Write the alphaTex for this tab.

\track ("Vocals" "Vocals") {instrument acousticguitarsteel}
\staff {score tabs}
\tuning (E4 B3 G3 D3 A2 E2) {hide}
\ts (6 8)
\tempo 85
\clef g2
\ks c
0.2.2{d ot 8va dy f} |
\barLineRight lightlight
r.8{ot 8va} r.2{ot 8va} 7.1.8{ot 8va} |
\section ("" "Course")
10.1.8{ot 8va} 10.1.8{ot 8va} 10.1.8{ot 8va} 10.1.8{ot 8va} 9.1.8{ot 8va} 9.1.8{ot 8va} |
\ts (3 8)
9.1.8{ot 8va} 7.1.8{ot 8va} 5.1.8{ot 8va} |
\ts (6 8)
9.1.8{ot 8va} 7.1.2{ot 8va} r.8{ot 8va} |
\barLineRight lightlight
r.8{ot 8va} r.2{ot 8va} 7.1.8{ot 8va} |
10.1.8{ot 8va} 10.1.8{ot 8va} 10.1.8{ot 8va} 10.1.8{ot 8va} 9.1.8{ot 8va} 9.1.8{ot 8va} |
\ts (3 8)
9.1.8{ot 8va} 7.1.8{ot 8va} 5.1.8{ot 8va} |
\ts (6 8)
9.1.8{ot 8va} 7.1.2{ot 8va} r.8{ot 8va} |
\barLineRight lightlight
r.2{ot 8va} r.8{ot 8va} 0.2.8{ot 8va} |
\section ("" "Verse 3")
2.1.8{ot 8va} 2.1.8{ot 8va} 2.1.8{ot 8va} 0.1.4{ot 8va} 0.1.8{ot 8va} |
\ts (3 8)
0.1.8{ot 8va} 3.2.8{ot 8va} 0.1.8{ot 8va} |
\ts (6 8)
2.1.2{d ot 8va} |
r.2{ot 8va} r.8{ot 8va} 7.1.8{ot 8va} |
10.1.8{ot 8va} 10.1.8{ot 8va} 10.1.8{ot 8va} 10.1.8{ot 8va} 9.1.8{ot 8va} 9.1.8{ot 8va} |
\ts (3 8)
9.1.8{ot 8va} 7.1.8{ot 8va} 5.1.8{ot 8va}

#####

**Exercise goal**
Write out all of the entries again, switching every "Course" to "Chorus" and leaving everything else as it is.

**Solution to the problem**
Write the alphaTex for this tab.

\track ("Vocals" "Vocals") {instrument acousticguitarsteel}
\staff {score tabs}
\tuning (E4 B3 G3 D3 A2 E2) {hide}
\ts (6 8)
\tempo 85
\clef g2
\ks c
0.2.2{d ot 8va dy f} |
\barLineRight lightlight
r.8{ot 8va} r.2{ot 8va} 7.1.8{ot 8va} |
\section ("" "Chorus")
10.1.8{ot 8va} 10.1.8{ot 8va} 10.1.8{ot 8va} 10.1.8{ot 8va} 9.1.8{ot 8va} 9.1.8{ot 8va} |
\ts (3 8)
9.1.8{ot 8va} 7.1.8{ot 8va} 5.1.8{ot 8va} |
\ts (6 8)
9.1.8{ot 8va} 7.1.2{ot 8va} r.8{ot 8va} |
\barLineRight lightlight
r.8{ot 8va} r.2{ot 8va} 7.1.8{ot 8va} |
10.1.8{ot 8va} 10.1.8{ot 8va} 10.1.8{ot 8va} 10.1.8{ot 8va} 9.1.8{ot 8va} 9.1.8{ot 8va} |
\ts (3 8)
9.1.8{ot 8va} 7.1.8{ot 8va} 5.1.8{ot 8va} |
\ts (6 8)
9.1.8{ot 8va} 7.1.2{ot 8va} r.8{ot 8va} |
\barLineRight lightlight
r.2{ot 8va} r.8{ot 8va} 0.2.8{ot 8va} |
\section ("" "Verse 3")
2.1.8{ot 8va} 2.1.8{ot 8va} 2.1.8{ot 8va} 0.1.4{ot 8va} 0.1.8{ot 8va} |
\ts (3 8)
0.1.8{ot 8va} 3.2.8{ot 8va} 0.1.8{ot 8va} |
\ts (6 8)
2.1.2{d ot 8va} |
r.2{ot 8va} r.8{ot 8va} 7.1.8{ot 8va} |
10.1.8{ot 8va} 10.1.8{ot 8va} 10.1.8{ot 8va} 10.1.8{ot 8va} 9.1.8{ot 8va} 9.1.8{ot 8va} |
\ts (3 8)
9.1.8{ot 8va} 7.1.8{ot 8va} 5.1.8{ot 8va}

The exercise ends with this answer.